[Tarea escrita]: ¿Puedes expresar como lista numerada todas las líneas de las filas que siguen, sin incluir las líneas en blanco?

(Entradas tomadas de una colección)
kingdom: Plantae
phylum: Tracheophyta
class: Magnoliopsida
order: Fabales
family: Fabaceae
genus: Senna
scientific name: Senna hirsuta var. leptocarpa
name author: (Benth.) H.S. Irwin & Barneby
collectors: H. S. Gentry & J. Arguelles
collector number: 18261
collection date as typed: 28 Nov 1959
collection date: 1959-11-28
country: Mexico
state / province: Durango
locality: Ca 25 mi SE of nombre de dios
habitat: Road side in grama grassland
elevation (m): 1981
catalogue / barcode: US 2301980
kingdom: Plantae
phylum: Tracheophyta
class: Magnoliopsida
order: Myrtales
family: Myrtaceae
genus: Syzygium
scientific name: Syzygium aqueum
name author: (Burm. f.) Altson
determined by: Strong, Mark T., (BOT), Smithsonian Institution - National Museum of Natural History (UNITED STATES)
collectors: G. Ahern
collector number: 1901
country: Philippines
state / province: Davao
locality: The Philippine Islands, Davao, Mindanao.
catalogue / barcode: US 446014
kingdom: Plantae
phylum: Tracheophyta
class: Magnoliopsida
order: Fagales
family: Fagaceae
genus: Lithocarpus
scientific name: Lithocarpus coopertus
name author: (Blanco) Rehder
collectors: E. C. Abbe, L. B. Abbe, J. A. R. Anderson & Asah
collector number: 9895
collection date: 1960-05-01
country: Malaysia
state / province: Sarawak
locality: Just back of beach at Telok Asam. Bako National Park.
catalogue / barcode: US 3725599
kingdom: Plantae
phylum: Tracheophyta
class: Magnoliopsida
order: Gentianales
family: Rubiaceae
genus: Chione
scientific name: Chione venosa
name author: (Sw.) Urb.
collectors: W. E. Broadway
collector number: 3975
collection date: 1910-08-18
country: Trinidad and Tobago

[Respuesta del ejercicio]:
1. kingdom: Plantae
2. phylum: Tracheophyta
3. class: Magnoliopsida
4. order: Fabales
5. family: Fabaceae
6. genus: Senna
7. scientific name: Senna hirsuta var. leptocarpa
8. name author: (Benth.) H.S. Irwin & Barneby
9. collectors: H. S. Gentry & J. Arguelles
10. collector number: 18261
11. collection date as typed: 28 Nov 1959
12. collection date: 1959-11-28
13. country: Mexico
14. state / province: Durango
15. locality: Ca 25 mi SE of nombre de dios
16. habitat: Road side in grama grassland
17. elevation (m): 1981
18. catalogue / barcode: US 2301980
19. kingdom: Plantae
20. phylum: Tracheophyta
21. class: Magnoliopsida
22. order: Myrtales
23. family: Myrtaceae
24. genus: Syzygium
25. scientific name: Syzygium aqueum
26. name author: (Burm. f.) Altson
27. determined by: Strong, Mark T., (BOT), Smithsonian Institution - National Museum of Natural History (UNITED STATES)
28. collectors: G. Ahern
29. collector number: 1901
30. country: Philippines
31. state / province: Davao
32. locality: The Philippine Islands, Davao, Mindanao.
33. catalogue / barcode: US 446014
34. kingdom: Plantae
35. phylum: Tracheophyta
36. class: Magnoliopsida
37. order: Fagales
38. family: Fagaceae
39. genus: Lithocarpus
40. scientific name: Lithocarpus coopertus
41. name author: (Blanco) Rehder
42. collectors: E. C. Abbe, L. B. Abbe, J. A. R. Anderson & Asah
43. collector number: 9895
44. collection date: 1960-05-01
45. country: Malaysia
46. state / province: Sarawak
47. locality: Just back of beach at Telok Asam. Bako National Park.
48. catalogue / barcode: US 3725599
49. kingdom: Plantae
50. phylum: Tracheophyta
51. class: Magnoliopsida
52. order: Gentianales
53. family: Rubiaceae
54. genus: Chione
55. scientific name: Chione venosa
56. name author: (Sw.) Urb.
57. collectors: W. E. Broadway
58. collector number: 3975
59. collection date: 1910-08-18
60. country: Trinidad and Tobago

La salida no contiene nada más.